I don’t think that there has been a time in my life when someone asked me “would you like cheesecake?” and I said no. I don’t have that self control. If anything sweet is presented in front of me, I will gobble it down in seconds flat.
But why? Why must cheesecake be made with such unhealthy ingredients? If only it was made out of broccoli and spinach, and still taste delicious.
Now this cheesecake is made with yogurt. Greek yogurt to be precise. It’s not broccoli and spinach, but heck, it’s close enough.
What can I say about this other than it’s fantastic! It has a lighter taste to it than cheesecake, but that certainly does not take away from the flavor. And it has raspberries on top! See, this thing is trying so hard to be healthy, it would be a shame if you didn’t make it.
Adapted from EatLiveRun
What you’ll need:
-2 cups graham cracker crumbs
-1/2 cup butter, melted
-2 tablespoons white sugar
-2 cups plain Greek yogurt
-2/3 cup white sugar
-pinch of salt
-2 teaspoons vanilla extract
-1 teaspoon cornstarch
1. Preheat the oven to 350˚F.
2. Spray a 10-inch springform pan with cooking spray and set aside.

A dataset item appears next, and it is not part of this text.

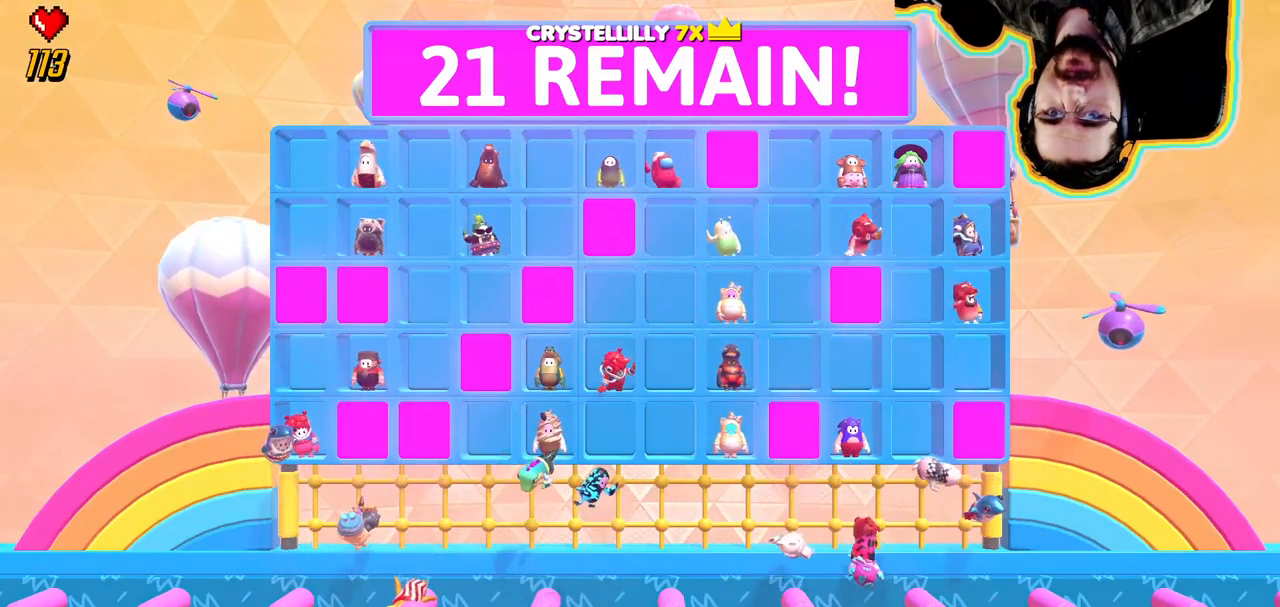
{"buttons": [], "left_stick": "center", "right_stick": "center", "events": []}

3. In a medium bowl, combine the crust ingredients until fully incorporated. Press into the the bottom of the prepared springform oan and 1 inch up the sides. Bake for 8 minutes and remove to cool slightly.
4. In a blender or a food processor, combine the yogurt, sugar, salt, eggs, vanilla and cornstarch and blend until smooth.
5. Pour the filling into the baked and slightly cooled crust and bake (at 350˚F) for 35 minutes. The cheesecake should be jiggly in the centre but look done.
6. Let the cheesecake cool, then arrange the raspberries on top of the cake. Chill in the fridge for 2-3 hours before taking it out of the springform pan.